The prosecution has had enough and wants to proceed with the closing statements. They also demand to have the last word. The defence is upset and accuses the prosecution of ignoring the proceedings, especially the fact that this is a youth court. The judge clarifies that first the Youth Aid and the report from the remand prison will have to be heard and that the trial can't close today simply because the translators are missing. One of the accused offers to help the court, although he claims to have been betrayed by the Dutch marines.

Court Report 31 October 2011

Big Ears
The day starts with the judge declining a raft of applications from the previous days: no need for an expert from Mogadishu, no need to hear the wife of one of the accused.

Then a defendant makes a statement, in which he describes how he was forced to participate in the attack on the Taipan: he had borrowed some money to start a school. He had arranged to repay the debt in instalments but suddenly the creditor wanted all the money back at once. This was impossible and the only other option for him was to join the pirates. The boss of the operation was a man called „Dhagawayne“ - Big Ears. He had threatened to kill the family of the accused if he didn't take part as a translator, therefore he had no choice but to participate. The defence counsel argues that this must lead to an acquittal and applies to have “Big Ears” summoned or at least interview him via video link.

Court Report 27 October 2011

After declaring the Sri Lankan crew member of the Taipan 'untraceable', the judge proceeds to read out a transcript of an interview with him, which was conducted by the German federal police in Colombo. One could get the impression that reading out this statement has been the judge's intention for some time, which would explain his luke-warm approach to tracing the sailor's whereabouts.
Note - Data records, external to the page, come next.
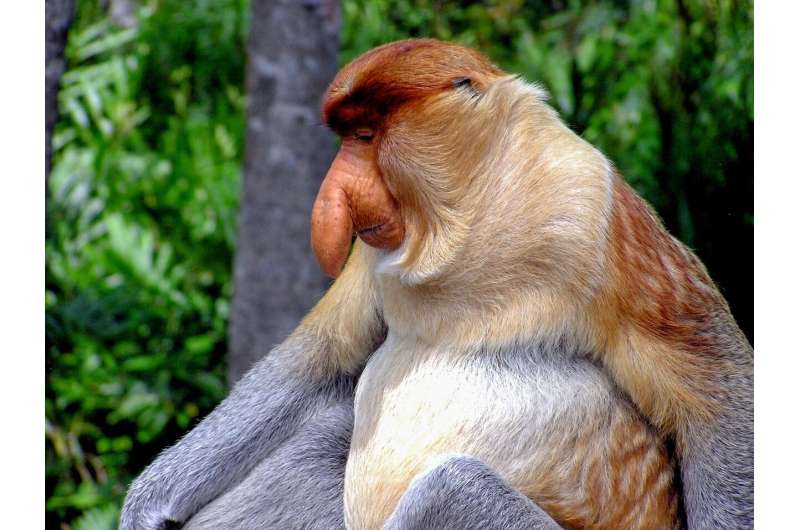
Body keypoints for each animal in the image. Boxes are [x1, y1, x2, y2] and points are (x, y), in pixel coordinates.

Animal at [121, 39, 753, 530]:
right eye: (347, 137)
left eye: (366, 135)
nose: (333, 194)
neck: (470, 216)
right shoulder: (375, 248)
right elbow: (318, 359)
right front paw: (146, 504)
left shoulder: (594, 207)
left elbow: (714, 391)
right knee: (327, 434)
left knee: (449, 488)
The transcript - translated by a Sri Lankan employee of the German embassy - contains a description of how the Taipan was attacked, how the crew had to duck on the bridge and then retreat into the safe room. The 'able seaman' claims to have recognised one of the accused on a photo presented to him by the German police.

08 November 2011

01 November 2011

Court report 19 October 2011

The judge declares a witness untraceable, although his whereabouts are easy to find out. Meanwhile the public is excluded from part of the hearing because a court employee doesn't feel like checking the PA system.
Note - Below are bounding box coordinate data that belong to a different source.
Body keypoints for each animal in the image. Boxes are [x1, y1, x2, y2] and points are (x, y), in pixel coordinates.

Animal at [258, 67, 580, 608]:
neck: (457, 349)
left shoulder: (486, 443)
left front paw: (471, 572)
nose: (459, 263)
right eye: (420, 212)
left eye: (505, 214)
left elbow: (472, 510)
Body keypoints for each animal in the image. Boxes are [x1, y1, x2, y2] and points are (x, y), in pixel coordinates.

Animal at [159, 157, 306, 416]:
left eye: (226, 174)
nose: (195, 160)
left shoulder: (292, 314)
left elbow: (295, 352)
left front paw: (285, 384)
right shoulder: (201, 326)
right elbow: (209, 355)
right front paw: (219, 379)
As on the previous day, the court expects the Taipan crew member from Sri Lanka, who doesn't show up. The judge explains why none of the German representations in Sri Lanka have managed to serve the court summons to the Taipan crew member. He is currently employed on a ship named the 'Dubai Star', the whereabouts of the ship can be obtained through a simple google search, but supposedly the name of the shipping company is unknown. Therefore the summons can't be served. It seems strange that the German justice system would be unable to find out the owner of a freight ship. But given that earlier in the year the court had declared a Somali city with a population of 100,000 non-existent, maybe it's not surprising.